Realities of Yacht Photography

Realities of Yacht Photography

Shooting a luxury yacht has been on my “dream assignment” list for a while. My admiration for the work of yacht designers shares the same roots as my passion for architecture. I remember discovering a few years ago that there are photographers who specialize solely on photographing superyachts (check breed media for inspiration). What a dream! – I thought to myself. It must be practically the same as photographing architecture, except on water (and in spectacular locations). In this blog I will tell a story of how I got commissioned to shoot a sailing yacht, underline some challenges and compare this new experience to my daily work in architectural photography.

Yacht photography Portugal

Recently one of my architect clients recommended my services to the owner of Oyster 745 that was anchored in Lisbon, who needed the photos to promote the yacht for private charter. Challenge accepted.

The person who was in touch with me to organize everything was the captain. We started talking in February and spent cerca 4 months in discussions, waiting for the boat to be ready, checking the weather, etc. In architecture it’s often the same thing, so my patience game is on another level…

So now we are in May and I receive a call – Alex, the sun is out, we have to make it happen before we sail off to Greece. Here is what we know:

  1. There will be 4 crew members besides me and my videographer colleague. Yes, it takes quite a few people to sail even a small yacht.
  2. It’s a 23m sailing boat, so the space is tight. Which means everyone onboard will get a PCR test. (2 days without masks. Yes please.)     
  3. We get onboard in Marina of Cascais – make a 4 hour sail down to Serra da Arrábida (Setubal) to get some beautiful location shots – stay there overnight – shoot some more the next day and sail back to Cascais.

We have chosen a 2 day window to make sure we have enough shooting time and just in case the weather brings any surprise. On the day of shooting we reach Cascais by 10am, meet our new “family” for the next 48 hours and head off to Arrábida. First thing you learn about the yachting world – the atmosphere on a sailing yacht is way more informal compared to a motor boat. When you sail there is no time for formalities – everyone is running around barefoot making sure the boat is OK and on the right track.

While going to the main location I started working on the first set of interiors.

Looks easy? Not quite. The space is extremely tight. The boat is never fully stable, so the view outside the window is shifting up and down, and the light fluctuates like crazy. The issue with waves could only be resolved if parked in the Marina, but I didn’t want the view from the windows to be of other boats.. Probably next time will use some photoshop magic. Lesson learned.   

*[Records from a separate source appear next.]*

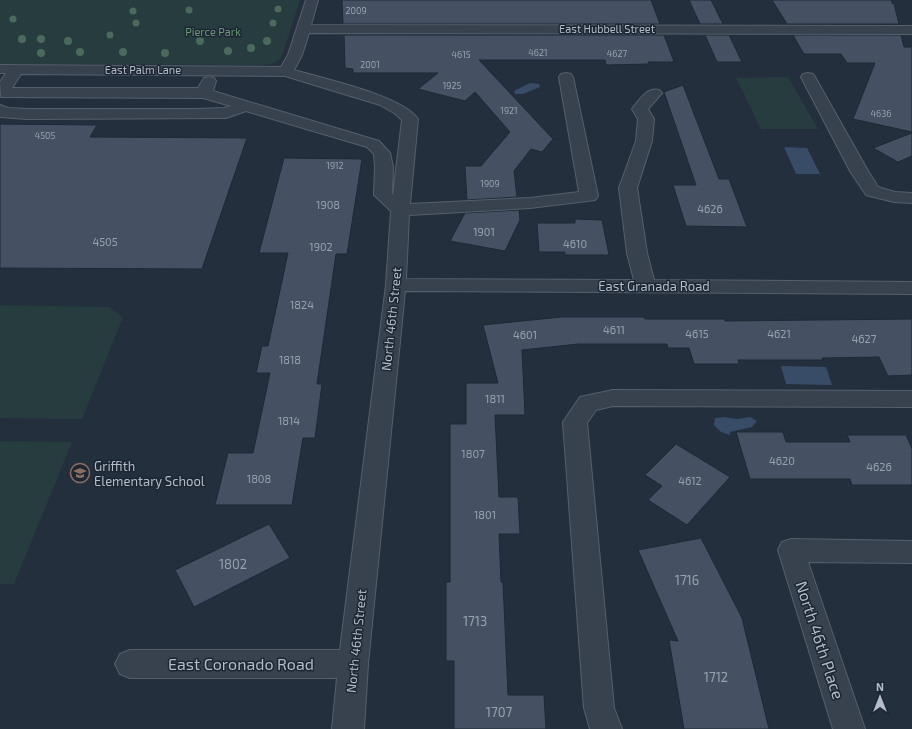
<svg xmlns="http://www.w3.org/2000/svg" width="912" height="729" viewBox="0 0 912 729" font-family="'Exo 2',sans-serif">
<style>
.green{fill:#263c3f}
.water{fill:#394c67}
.building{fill:#455162;stroke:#1f2835}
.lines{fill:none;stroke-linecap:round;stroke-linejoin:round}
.minor-casing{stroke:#565f6c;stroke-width:2}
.minor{fill:#38414e;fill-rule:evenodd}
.tree{fill:#4b6a5d}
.labels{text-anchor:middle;stroke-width:3;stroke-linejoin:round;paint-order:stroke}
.far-number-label{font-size:9px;fill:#98a1af}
.far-street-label{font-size:11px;fill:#b4bcc9;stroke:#1d2633}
.far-park-label{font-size:11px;fill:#6b9a76;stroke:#1d2633}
.number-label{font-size:11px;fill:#98a1af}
.street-label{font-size:13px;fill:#b4bcc9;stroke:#1d2633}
.poi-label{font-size:13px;fill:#b4bcc9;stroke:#1d2633;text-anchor:start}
.near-number-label{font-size:13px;fill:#98a1af}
.near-street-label{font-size:16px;fill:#b4bcc9;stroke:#1d2633}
</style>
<rect width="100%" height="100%" fill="#242f3e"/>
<g class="green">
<polygon points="0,0 300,0 281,59 274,63 262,65 0,64"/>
<polygon points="788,77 818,129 761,129 736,78"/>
<polygon points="0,305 109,307 123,317 82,419 0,418"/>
<polygon points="0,441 72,442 14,584 0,584"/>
</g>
<g class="water">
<polygon points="530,83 539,84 540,87 523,94 515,94 514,91"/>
<polygon points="784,147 807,148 820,174 796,174"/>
<polygon points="781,366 826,367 832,385 786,384"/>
<polygon points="724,417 737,419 750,417 757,421 752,427 730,432 730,435 721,432 714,425 715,418"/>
</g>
<g class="building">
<polygon points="342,0 651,0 660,24 343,24"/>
<polygon points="689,0 711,0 723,24 700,24"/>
<polygon points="772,0 891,0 892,3 894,4 899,24 787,24"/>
<polygon points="344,35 664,35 674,62 648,62 649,64 606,65 605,60 479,60 553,139 542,152 531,149 514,171 517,197 467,200 465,166 481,166 510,132 475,92 465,101 418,89 438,73 353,73 353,69 345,68"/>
<polygon points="705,35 729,35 742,62 717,62"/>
<polygon points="793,35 901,35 904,47 912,47 912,132 853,119 875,63 847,63 841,54 804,54"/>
<polygon points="683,85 719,179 729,179 747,227 686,226 673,185 696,185 664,92"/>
<polygon points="0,124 97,125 90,137 247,138 202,269 0,268"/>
<polygon points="912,133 912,156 898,162 873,148"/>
<polygon points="284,158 362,159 347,254 336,254 317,384 322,384 315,438 303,438 292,505 215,505 228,453 253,453 270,373 256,373 262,346 268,346 288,253 259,253"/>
<polygon points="519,210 520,220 505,251 450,241 465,213"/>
<polygon points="575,219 602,220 609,255 565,255 565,252 539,252 537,223 575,223"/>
<polygon points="561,317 644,317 645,319 725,319 725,321 912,319 912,375 888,376 879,357 822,358 823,360 738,360 739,364 694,364 689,348 668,348 667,344 578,344 522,350 525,415 495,415 499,497 518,497 520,534 499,534 501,582 503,582 508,695 544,695 546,729 454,729 454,661 446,661 446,582 450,582 450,424 466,424 466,383 498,383 483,325"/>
<polygon points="736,432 783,432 786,442 850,442 847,435 906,435 912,449 912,485 852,485 850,479 750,479"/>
<polygon points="676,444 730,477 687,525 648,500 662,486 645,475"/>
<polygon points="269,524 290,558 194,607 175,570"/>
<polygon points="701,538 742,618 769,729 684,729 669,640 678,641 638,550"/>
</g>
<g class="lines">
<defs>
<g id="minor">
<path d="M306,0H318L311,25L912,26V34L309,33L302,55L294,70C324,79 401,95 418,119L410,204L530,198L579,192L559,77L561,74L566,73L571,74L573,77L598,196L595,200L530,208L409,215L406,279L634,280L627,253L619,188L636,141L638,119L632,109C639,100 647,87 659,90L662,93L648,109L654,119L652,141L637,188L647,253L654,280L912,282V294L405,291L368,664L364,729H332L337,678H130L120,674L115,664L120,654L130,650H340L386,285L391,211L374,195L375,167L374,154L367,147L246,111L226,118L27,119L0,117V105L8,108L27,109H195L224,108L231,106L203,98L1,97L0,82L6,73H0V65L281,67L288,55ZM21,74L285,76L380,105L394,113L402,120L393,195L392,193L393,167L390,153L379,141L213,91L216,81L214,78L209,77L204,78L198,88H12Z"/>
<polygon points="808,73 813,74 815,77 868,171 878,187 895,192 912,193 912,203 894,202 866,195 850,171 801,77 803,74"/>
<polygon points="613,390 912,391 912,407 613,406 596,410 587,423 614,708 622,729 590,729 584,708 563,422 580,397"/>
<polygon points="791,539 912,541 912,563 808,562 865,729 833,729 778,550 782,542"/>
</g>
</defs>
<use href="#minor" class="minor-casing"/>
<use href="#minor" class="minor"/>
</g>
<g class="tree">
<circle cx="278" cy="9" r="3.5"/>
<circle cx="189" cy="10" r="3.5"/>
<circle cx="133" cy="11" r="3.5"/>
<circle cx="13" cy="19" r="3.5"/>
<circle cx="136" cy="23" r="3.5"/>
<circle cx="273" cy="23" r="3.5"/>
<circle cx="110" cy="35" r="3.5"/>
<circle cx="22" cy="39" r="4"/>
<circle cx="41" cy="39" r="4"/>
<circle cx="68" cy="41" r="4"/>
<circle cx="200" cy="41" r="4"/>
<circle cx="267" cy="41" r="4"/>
<circle cx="251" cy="48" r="4"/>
<circle cx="228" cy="51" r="4"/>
<circle cx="80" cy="52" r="4"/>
<circle cx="123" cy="52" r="4"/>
<circle cx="41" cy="53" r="4"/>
<circle cx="165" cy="53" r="4"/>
</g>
<defs>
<symbol id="school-ring" viewBox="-11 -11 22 22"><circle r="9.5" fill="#1d2633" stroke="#8d6e63" stroke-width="1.5"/><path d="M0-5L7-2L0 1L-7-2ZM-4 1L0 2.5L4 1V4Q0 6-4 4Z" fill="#8d6e63"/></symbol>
</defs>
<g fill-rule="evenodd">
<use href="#school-ring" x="69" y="462" width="22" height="22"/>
</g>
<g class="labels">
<g class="far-number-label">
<text x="356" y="14">2009</text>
<text x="538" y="56">4621</text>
<text x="617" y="57">4627</text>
<text x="461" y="58">4615</text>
<text x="370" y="68">2001</text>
<text x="452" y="89">1925</text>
<text x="509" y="114">1921</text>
<text x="881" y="117">4636</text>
<text x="45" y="139">4505</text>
<text x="335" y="169">1912</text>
<text x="490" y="187">1909</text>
</g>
<g class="far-street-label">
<text x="607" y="33">East Hubbell Street</text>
<text x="143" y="74">East Palm Lane</text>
</g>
<g class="far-park-label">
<text x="213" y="36">Pierce Park</text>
</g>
<g class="number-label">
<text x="328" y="209">1908</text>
<text x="710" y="213">4626</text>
<text x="484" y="236">1901</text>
<text x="105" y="246">4505</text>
<text x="575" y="248">4610</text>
<text x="321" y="251">1902</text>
<text x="302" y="309">1824</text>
<text x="614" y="334">4611</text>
<text x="697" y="338">4615</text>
<text x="779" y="338">4621</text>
<text x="525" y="339">4601</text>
<text x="864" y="343">4627</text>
<text x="290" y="364">1818</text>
<text x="495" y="403">1811</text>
<text x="289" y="425">1814</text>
<text x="473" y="458">1807</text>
<text x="782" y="465">4620</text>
<text x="879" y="471">4626</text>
<text x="259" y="483">1808</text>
<text x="690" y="485">4612</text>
<text x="485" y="519">1801</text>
</g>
<g class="street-label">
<text x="654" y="291">East Granada Road</text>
<text transform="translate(391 319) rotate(-84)" y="5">North 46th Street</text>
<text transform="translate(356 641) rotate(-84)" y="5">North 46th Street</text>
</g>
<g class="poi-label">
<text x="94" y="471">Griffith<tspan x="94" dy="15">Elementary School</tspan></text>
</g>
<g class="near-number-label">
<text x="233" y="569">1802</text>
<text x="687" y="585">1716</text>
<text x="475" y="626">1713</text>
<text x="716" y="682">1712</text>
<text x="499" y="717">1707</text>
</g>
<g class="near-street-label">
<text transform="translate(820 640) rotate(72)" y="6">North 46th Place</text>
<text x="241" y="670">East Coronado Road</text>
</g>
</g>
<g transform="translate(880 697)" stroke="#1d2633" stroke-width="3" paint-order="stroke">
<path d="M0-3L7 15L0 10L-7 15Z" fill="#b4bcc9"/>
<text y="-6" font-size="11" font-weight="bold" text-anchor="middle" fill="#b4bcc9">N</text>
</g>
</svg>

By the end of the day we arrive to our destination. Beautiful scenery, majestic sunset, and.. strong Atlantic wind. Damn I was hoping for the beautiful sunset shots on a calm water! Next time bring the boat to some secluded Italian lagoon please.

It gets dark, we pack the cameras until tomorrow and get around the table to share some laughs and good stories with the crew. By midnight everyone is in bed and we get 6 hours of good sleep before waking up for sunrise (the boat gently rocking on the waves makes me sleep like a baby).

Next morning the weather is being more gentle on us – the wind is calmer and we take this opportunity to put the inflatable boat on water to capture our beauty from the distance. This is the part where you have to hold on tight to a camera, if you don’t want to come back home with plus one funny story and minus one piece of equipment.

To summarize, here are a couple of good takeaways from this trip. When shooting yachts there is an infinite amount of circumstances that are out of your control. There is a lot of planning and preparation, because the time is limited and everyone has to know what they are doing. Yacht photography is much more about teamwork as compared to architecture. I am used to shooting buildings and the advantage is.. buildings don’t move. The location is pre-defined. The decoration doesn’t randomly fall of the table because we just hit a wave. No risks of leaving your camera at the bottom of the ocean. Oh and a bonus – you don’t get seasick (I did on our way back).

But I must say this project was quite an experience. Different setting, different challenges, lots of collaborative effort with some awesome people – huge thanks to everyone from the crew. We definitely had some good time and hopefully the owner is happy with the images. Bring me the next one.